Every four years, the US election captures the world’s attention; it has all the elements of a great story – the intense competition, opposing forces, the profiles of the candidates, narratives of the good, bad and ugly. Oh, and one key thing: the selection of the person who will hold the most powerful office in the world.
With President Trump, someone who seems so flawed and whose style and approach to governance is so polarizing, this election has certainly seem a lot more interesting. And, at this point, it does look like he may not get another four years.
Come 10pm, when Nevada confirms its numbers, Joe Biden looks like he could win the state and get all 270 electoral college votes. This will be the start of a protracted legal fight, for sure, but I wouldn’t see how that will stop the world from recognising Biden as the President-elect.
With Biden, I think there will be a return to norms and approaches that we are familiar with. I hope this will also mean a return to a world order that values multilateralism. I think this is better for small states like Singapore. Trump’s America-first or nothing style in geopolitics seems to set a tone that big states can bulldoze their way into things.
And Trump certainly does not seem to have regarded Southeast Asia much. According to ASEAN Today, “Trump began his presidency by engaging with ASEAN at the 2017 US-ASEAN Summit in Manila. But in 2018 and 2019, he skipped the summit and he has missed all three East Asia Summits during his presidency.”
Polls and US news media
One huge takeaway of the election results, thus far: the ‘Blue’ wave that the polls and mainstream media predicted did not materialise. This is the 2nd time it’s happening; the first time being with 2016 Clinton’s poll numbers.

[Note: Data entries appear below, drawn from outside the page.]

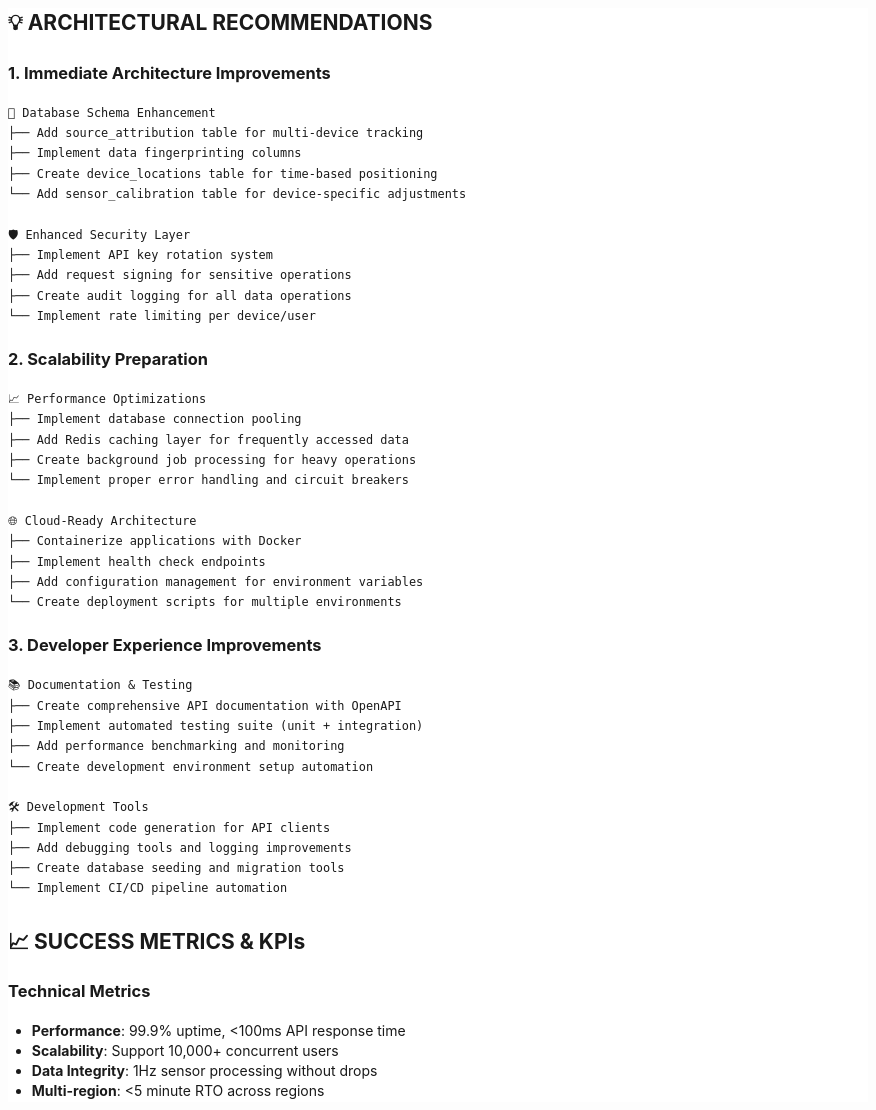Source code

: ## 💡 **ARCHITECTURAL RECOMMENDATIONS**

### 1. **Immediate Architecture Improvements**
```
🔧 Database Schema Enhancement
├── Add source_attribution table for multi-device tracking
├── Implement data fingerprinting columns
├── Create device_locations table for time-based positioning
└── Add sensor_calibration table for device-specific adjustments

🛡️ Enhanced Security Layer
├── Implement API key rotation system
├── Add request signing for sensitive operations
├── Create audit logging for all data operations
└── Implement rate limiting per device/user
```

### 2. **Scalability Preparation**
```
📈 Performance Optimizations
├── Implement database connection pooling
├── Add Redis caching layer for frequently accessed data
├── Create background job processing for heavy operations
└── Implement proper error handling and circuit breakers

🌐 Cloud-Ready Architecture
├── Containerize applications with Docker
├── Implement health check endpoints
├── Add configuration management for environment variables
└── Create deployment scripts for multiple environments
```

### 3. **Developer Experience Improvements**
```
📚 Documentation & Testing
├── Create comprehensive API documentation with OpenAPI
├── Implement automated testing suite (unit + integration)
├── Add performance benchmarking and monitoring
└── Create development environment setup automation

🛠️ Development Tools
├── Implement code generation for API clients
├── Add debugging tools and logging improvements
├── Create database seeding and migration tools
└── Implement CI/CD pipeline automation
```

## 📈 **SUCCESS METRICS & KPIs**

### **Technical Metrics**
- **Performance**: 99.9% uptime, <100ms API response time
- **Scalability**: Support 10,000+ concurrent users
- **Data Integrity**: 1Hz sensor processing without drops
- **Multi-region**: <5 minute RTO across regions
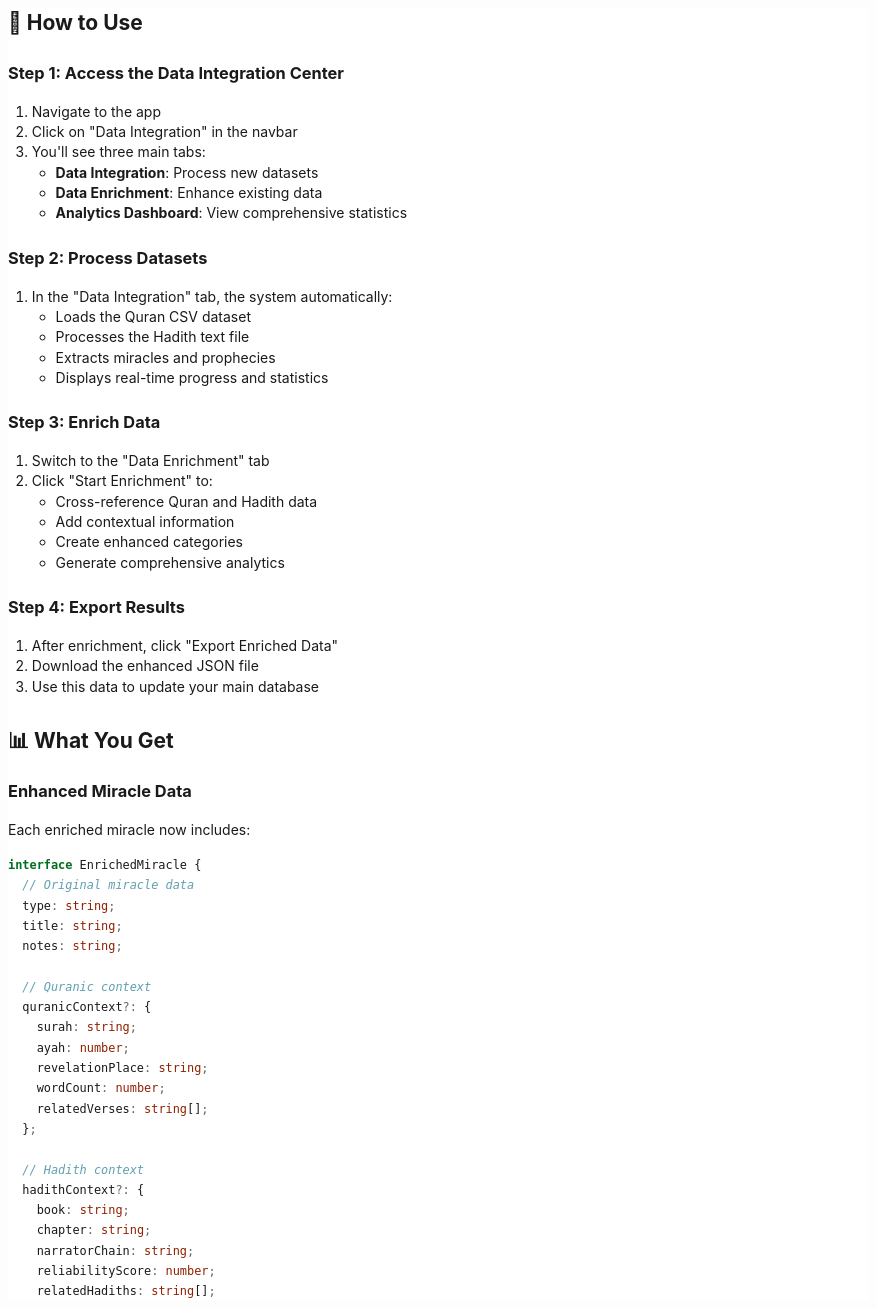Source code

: ## 🚀 How to Use

### Step 1: Access the Data Integration Center

1. Navigate to the app
2. Click on "Data Integration" in the navbar
3. You'll see three main tabs:
   - **Data Integration**: Process new datasets
   - **Data Enrichment**: Enhance existing data
   - **Analytics Dashboard**: View comprehensive statistics

### Step 2: Process Datasets

1. In the "Data Integration" tab, the system automatically:
   - Loads the Quran CSV dataset
   - Processes the Hadith text file
   - Extracts miracles and prophecies
   - Displays real-time progress and statistics

### Step 3: Enrich Data

1. Switch to the "Data Enrichment" tab
2. Click "Start Enrichment" to:
   - Cross-reference Quran and Hadith data
   - Add contextual information
   - Create enhanced categories
   - Generate comprehensive analytics

### Step 4: Export Results

1. After enrichment, click "Export Enriched Data"
2. Download the enhanced JSON file
3. Use this data to update your main database

## 📊 What You Get

### Enhanced Miracle Data

Each enriched miracle now includes:

```typescript
interface EnrichedMiracle {
  // Original miracle data
  type: string;
  title: string;
  notes: string;

  // Quranic context
  quranicContext?: {
    surah: string;
    ayah: number;
    revelationPlace: string;
    wordCount: number;
    relatedVerses: string[];
  };

  // Hadith context
  hadithContext?: {
    book: string;
    chapter: string;
    narratorChain: string;
    reliabilityScore: number;
    relatedHadiths: string[];
```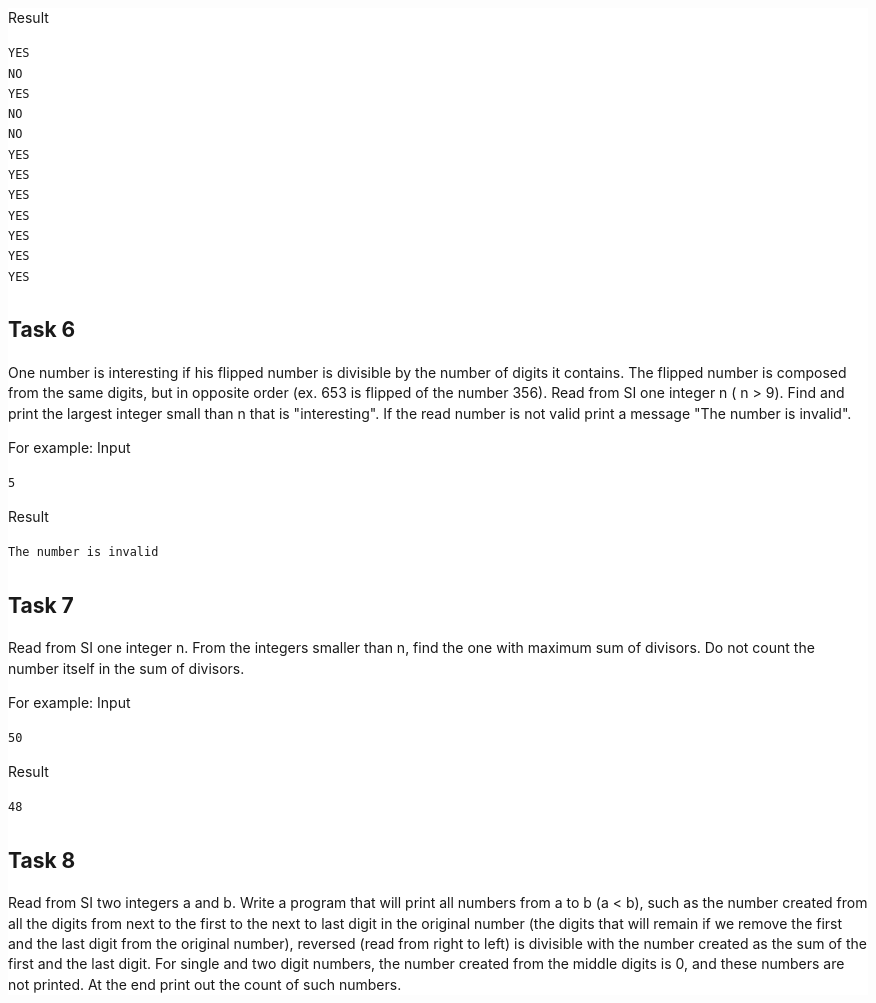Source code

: Result
```
YES
NO
YES
NO
NO
YES
YES
YES
YES
YES
YES
YES
```


## Task 6

One number is interesting if his flipped number is divisible by the number of digits it contains. The flipped number is composed from the same digits, but in opposite order (ex. 653 is flipped of the number 356). Read from SI one integer n ( n > 9). Find and print the largest integer small than n that is "interesting". If the read number is not valid print a message "The number is invalid".

For example:
Input 	

`5`

Result

`The number is invalid`

## Task 7

Read from SI one integer n. From the integers smaller than n, find the one with maximum sum of divisors. Do not count the number itself in the sum of divisors.

For example:
Input 	

`50`

Result

`48`


## Task 8

Read from SI two integers a and b. Write a program that will print all numbers from a to b (a < b), such as the number created from all the digits from next to the first to the next to last digit in the original number (the digits that will remain if we remove the first and the last digit from the original number), reversed (read from right to left) is divisible with the number created as the sum of the first and the last digit. For single and two digit numbers, the number created from the middle digits is 0, and these numbers are not printed. At the end print out the count of such numbers.
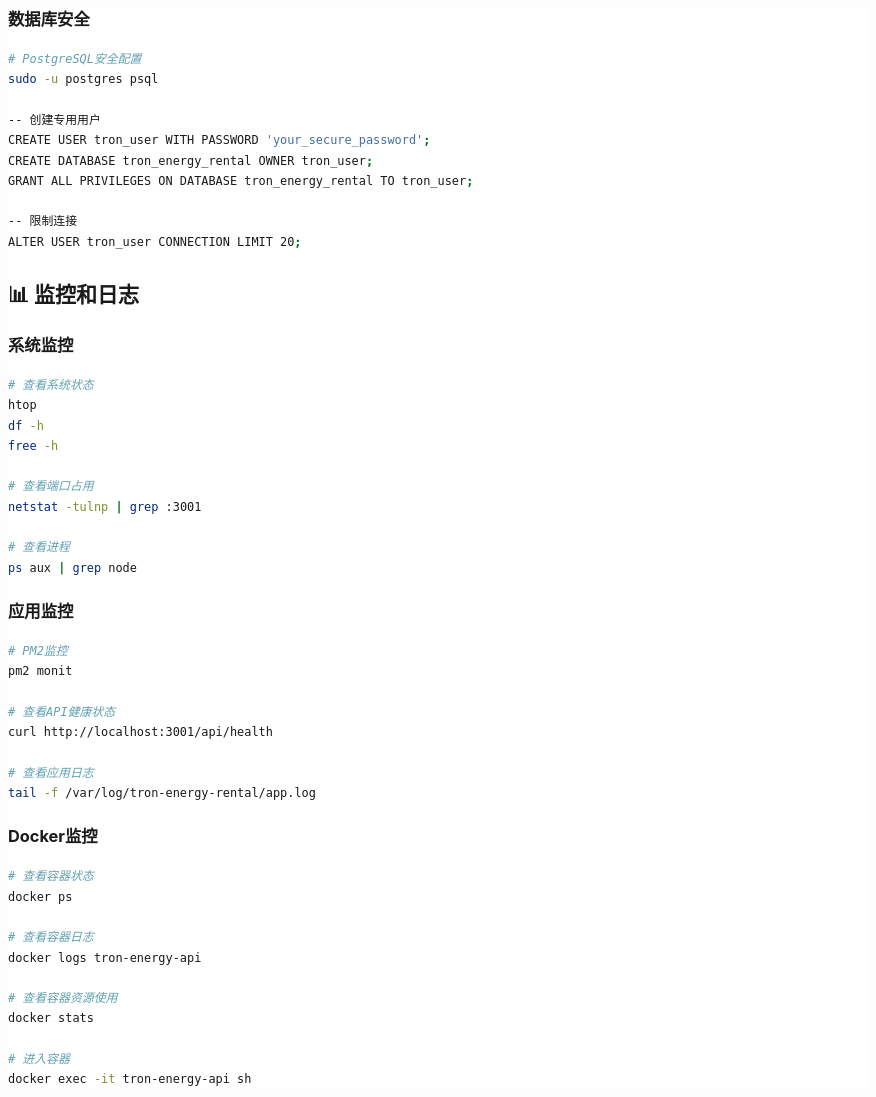 ### 数据库安全

```bash
# PostgreSQL安全配置
sudo -u postgres psql

-- 创建专用用户
CREATE USER tron_user WITH PASSWORD 'your_secure_password';
CREATE DATABASE tron_energy_rental OWNER tron_user;
GRANT ALL PRIVILEGES ON DATABASE tron_energy_rental TO tron_user;

-- 限制连接
ALTER USER tron_user CONNECTION LIMIT 20;
```

## 📊 监控和日志

### 系统监控

```bash
# 查看系统状态
htop
df -h
free -h

# 查看端口占用
netstat -tulnp | grep :3001

# 查看进程
ps aux | grep node
```

### 应用监控

```bash
# PM2监控
pm2 monit

# 查看API健康状态
curl http://localhost:3001/api/health

# 查看应用日志
tail -f /var/log/tron-energy-rental/app.log
```

### Docker监控

```bash
# 查看容器状态
docker ps

# 查看容器日志
docker logs tron-energy-api

# 查看容器资源使用
docker stats

# 进入容器
docker exec -it tron-energy-api sh
```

This tells us one big thing: the US mainstream news media industry is in a bubble. The editors, the journalists, the producers and the people they hire; they are from a certain segment of the community – perhaps more educated group – that do not connect with the heartlands. This is a symptom of a divided society.
And Singapore appears to be having this problem. If I’m reading my country accurately, there is a segment of Singaporeans who feel increasingly disconnected from news media like The Straits Times (ST) and CNA. They may still consume the news from this companies, but it doesn’t sit well with them and they do not agree with the sentiment expressed.
This is a problem.
Anyway, since I mentioned our news media, I just wanted to applaud ST’s digital team doing a swell job in covering the US elections. ST recently revamp the website. They also did this beautiful interactive graphic of the US election results:
Media bias is a theme raised in the recently launched book ‘Navigating Disruption’, where the author describes the constraints of narratives and storytelling. Certainly, the folks in the newsroom and content creators are telling stories based on their worldview, and they can get things wrong.
But, I’ll argue that at the end of the day, we still need news media. They provide an indispensable public good. They provide information of what’s happening in society and around the world, and this helps us to be informed and make our daily decisions.